Nationwide, 36 states have some level of certificate of need still in place, with Florida agreeing to getting rid of their strict policy earlier this year. The rules can apply to hospitals, nursing homes, and other facilities, but each state has their own set of regulations. Because the federal government pays for such a large portion of healthcare, and up to 80 or 90 percent in nursing homes, the government attempts to reduce spending by limiting capacity. Policies require health entities to go before state departments of health to demonstrate the need for a new hospital before they are granted the right to build a new facility.
But certificates of need are blunt instruments for controlling hospital growth and spending, and place controls on the market that in theory should allow the best hospitals to succeed, rather than just the facility who has the blessing of the state government.
In states with CoN, the hospital system with the most resources is often able to lobby the government to prevent competition in their area and obtain all of the certificates. This lack of competition means residents are stuck with the systems in control, and they have little incentive to improve quality, lower cost, or compete in any way.
DFW Hospital Council Steve Love has worked all over the country, in places with CoN and places without. When working in Greensboro, North Carolina, he remembers one powerful health system with the best lawyers and most money system buying up all the other hospitals that held certificates, creating a monopoly in the region with even fewer reasons to improve for patients.
Texas ranks 27 in the country in hospitals per capita, with about one hospital for every 55,000 people. But many of the states with higher rates hospitals per capita such as the Dakotas, Kansas, and Wyoming do not have certificate of need rules, though they are rural states where residents would have to travel large distances if the number of facilities were further limited.
“If you are trying to stop duplication of service, I don’t see where certificate of need has achieved that,” Love says. “It’s better to let the market float free.”
Love says that in a place as sprawled as DFW, limiting the numbers of facilities could mean people are driving long distances to receive care, as they do not always live near their employer or hospital. One should be careful when seeing a new facility and assuming it is duplicating services of nearby hospitals. Sometimes the facilities are specialty hospitals or clinics, surgery centers, or other ambulatory services that complement what is already nearby.

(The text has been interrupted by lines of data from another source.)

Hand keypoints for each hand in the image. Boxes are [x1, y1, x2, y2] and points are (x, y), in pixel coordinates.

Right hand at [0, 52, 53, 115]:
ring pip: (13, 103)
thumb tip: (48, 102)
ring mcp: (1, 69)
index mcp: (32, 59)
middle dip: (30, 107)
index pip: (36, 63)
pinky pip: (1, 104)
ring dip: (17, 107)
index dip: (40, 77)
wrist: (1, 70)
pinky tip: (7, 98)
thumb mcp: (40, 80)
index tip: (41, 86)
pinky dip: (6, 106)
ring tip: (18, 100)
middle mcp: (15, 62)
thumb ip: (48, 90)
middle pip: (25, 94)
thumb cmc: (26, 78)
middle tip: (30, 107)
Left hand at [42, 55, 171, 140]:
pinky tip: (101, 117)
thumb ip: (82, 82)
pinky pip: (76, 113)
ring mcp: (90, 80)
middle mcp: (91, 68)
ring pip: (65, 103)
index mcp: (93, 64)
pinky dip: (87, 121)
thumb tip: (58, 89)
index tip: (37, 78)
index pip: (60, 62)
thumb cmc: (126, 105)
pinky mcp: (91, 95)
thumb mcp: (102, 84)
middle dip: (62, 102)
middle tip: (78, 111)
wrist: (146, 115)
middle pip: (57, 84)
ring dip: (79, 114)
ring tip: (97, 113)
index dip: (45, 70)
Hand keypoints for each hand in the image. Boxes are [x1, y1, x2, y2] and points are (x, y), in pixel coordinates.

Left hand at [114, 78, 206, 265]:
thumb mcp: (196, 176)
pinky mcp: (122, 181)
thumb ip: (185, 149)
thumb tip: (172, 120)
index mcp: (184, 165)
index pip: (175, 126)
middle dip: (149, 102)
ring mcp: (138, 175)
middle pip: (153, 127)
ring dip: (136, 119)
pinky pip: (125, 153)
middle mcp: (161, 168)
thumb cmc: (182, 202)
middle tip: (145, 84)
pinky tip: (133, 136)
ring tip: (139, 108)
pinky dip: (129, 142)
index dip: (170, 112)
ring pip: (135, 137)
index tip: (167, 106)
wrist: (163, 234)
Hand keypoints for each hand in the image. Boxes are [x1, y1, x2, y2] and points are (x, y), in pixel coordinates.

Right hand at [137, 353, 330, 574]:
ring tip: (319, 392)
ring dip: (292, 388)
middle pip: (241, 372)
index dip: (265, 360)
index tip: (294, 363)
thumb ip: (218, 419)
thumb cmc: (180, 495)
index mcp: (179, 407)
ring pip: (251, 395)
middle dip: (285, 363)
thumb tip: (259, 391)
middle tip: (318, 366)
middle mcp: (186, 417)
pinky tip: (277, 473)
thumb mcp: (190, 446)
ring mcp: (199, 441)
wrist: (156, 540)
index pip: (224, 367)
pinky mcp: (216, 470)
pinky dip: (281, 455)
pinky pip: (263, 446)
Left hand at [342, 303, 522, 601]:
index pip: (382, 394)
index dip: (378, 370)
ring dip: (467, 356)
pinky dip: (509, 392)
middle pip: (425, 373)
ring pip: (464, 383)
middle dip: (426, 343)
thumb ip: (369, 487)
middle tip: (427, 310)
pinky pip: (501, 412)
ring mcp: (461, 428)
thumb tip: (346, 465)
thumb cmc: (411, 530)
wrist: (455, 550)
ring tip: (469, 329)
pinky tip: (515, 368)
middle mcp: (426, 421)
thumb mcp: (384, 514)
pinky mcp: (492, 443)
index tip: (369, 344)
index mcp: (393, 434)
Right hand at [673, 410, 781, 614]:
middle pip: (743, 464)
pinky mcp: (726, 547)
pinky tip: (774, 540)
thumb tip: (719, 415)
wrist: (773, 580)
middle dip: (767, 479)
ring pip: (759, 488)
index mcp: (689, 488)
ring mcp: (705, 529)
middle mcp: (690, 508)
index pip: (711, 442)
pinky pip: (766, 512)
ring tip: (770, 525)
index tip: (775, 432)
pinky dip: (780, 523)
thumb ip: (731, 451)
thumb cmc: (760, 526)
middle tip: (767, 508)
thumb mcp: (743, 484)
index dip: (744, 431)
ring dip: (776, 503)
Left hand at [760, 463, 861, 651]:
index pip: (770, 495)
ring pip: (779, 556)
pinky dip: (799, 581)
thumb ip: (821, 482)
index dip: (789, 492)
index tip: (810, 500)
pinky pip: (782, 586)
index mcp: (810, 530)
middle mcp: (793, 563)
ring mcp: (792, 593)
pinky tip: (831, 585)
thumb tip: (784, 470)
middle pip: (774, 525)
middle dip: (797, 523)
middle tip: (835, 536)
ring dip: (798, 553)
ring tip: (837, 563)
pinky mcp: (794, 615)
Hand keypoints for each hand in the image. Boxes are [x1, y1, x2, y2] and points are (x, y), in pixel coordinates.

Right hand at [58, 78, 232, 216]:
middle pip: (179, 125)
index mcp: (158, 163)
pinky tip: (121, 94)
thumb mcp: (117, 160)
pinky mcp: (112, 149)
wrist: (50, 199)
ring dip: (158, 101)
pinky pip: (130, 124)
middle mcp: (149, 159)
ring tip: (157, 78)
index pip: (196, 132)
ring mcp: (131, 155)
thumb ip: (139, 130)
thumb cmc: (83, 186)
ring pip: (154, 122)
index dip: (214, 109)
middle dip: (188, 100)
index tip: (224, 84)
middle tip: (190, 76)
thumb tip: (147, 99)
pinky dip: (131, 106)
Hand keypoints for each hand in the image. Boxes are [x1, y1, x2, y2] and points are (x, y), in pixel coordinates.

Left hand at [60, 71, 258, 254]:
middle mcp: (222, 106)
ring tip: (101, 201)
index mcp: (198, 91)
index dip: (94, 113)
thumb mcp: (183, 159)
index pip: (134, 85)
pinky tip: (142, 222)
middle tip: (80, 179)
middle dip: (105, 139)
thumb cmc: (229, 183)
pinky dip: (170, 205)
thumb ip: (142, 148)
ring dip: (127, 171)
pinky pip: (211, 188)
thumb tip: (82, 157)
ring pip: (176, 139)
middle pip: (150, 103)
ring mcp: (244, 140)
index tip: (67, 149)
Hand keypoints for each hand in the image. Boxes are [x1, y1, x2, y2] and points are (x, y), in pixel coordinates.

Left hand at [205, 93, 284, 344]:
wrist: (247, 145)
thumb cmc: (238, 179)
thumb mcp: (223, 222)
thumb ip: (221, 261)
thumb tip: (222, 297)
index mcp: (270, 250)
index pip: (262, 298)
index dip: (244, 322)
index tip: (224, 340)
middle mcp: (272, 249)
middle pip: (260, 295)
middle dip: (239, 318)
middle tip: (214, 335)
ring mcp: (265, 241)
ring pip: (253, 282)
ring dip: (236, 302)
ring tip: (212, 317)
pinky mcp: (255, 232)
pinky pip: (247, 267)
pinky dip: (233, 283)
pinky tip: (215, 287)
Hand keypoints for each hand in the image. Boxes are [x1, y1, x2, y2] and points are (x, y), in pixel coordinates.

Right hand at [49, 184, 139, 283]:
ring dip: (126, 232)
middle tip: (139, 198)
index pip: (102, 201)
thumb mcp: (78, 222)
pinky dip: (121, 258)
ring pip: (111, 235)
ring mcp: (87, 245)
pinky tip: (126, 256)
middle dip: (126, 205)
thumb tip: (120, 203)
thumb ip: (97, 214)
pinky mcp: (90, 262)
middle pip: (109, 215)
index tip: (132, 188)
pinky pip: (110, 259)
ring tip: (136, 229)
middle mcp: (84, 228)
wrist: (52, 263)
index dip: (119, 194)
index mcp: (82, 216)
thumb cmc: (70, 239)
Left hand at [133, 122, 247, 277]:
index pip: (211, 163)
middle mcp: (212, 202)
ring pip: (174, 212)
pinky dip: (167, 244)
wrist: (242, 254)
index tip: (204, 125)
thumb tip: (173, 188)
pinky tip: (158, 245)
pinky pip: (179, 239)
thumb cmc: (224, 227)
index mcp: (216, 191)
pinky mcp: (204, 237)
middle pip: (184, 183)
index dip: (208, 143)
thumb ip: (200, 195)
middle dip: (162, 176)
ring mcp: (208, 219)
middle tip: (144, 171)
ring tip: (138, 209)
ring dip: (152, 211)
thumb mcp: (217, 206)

Healthcare has also changed a great deal since 1972. Outpatient facilities can do so much more than they could 47 years ago, that limiting the hospitals wouldn’t have the impact it once did. Besides, hospitals will do a feasibility study to see if the facility will be successful and have all the risk if the market is too saturated. But as mentioned before, demand and supply don’t work like Econ 101 says they will in healthcare.
With Cook and Children’s Health both posting revenue gains above 13 percent annually, dwarfing UTSW at 3.5 percent, and with both hospitals at less than 71 percent occupancy, questions arise about need versus profit as hospitals continue to be built so close together. At the same time, Dallas suburbs are often the quickest growing cities in the country, and asking a parent to drive an hour or more to get to the hospital is not desirable either. Meanwhile, Texas ranks 49th in the country for children’s overall health.
In the end, a CoN law is laughable in a state as fiercely independent and pro-free market as Texas, but as healthcare payers search for ways to reduce spending, they are leaving no stone unturned. Unless political upheaval leads to a federal takeover of the healthcare system, changes are more likely to come from market-based reforms like increased pricing transparency, bundling payments, value-based care, and other changes.
“If you are going to have a free market, let the strong survive and the weak play out,” Love says.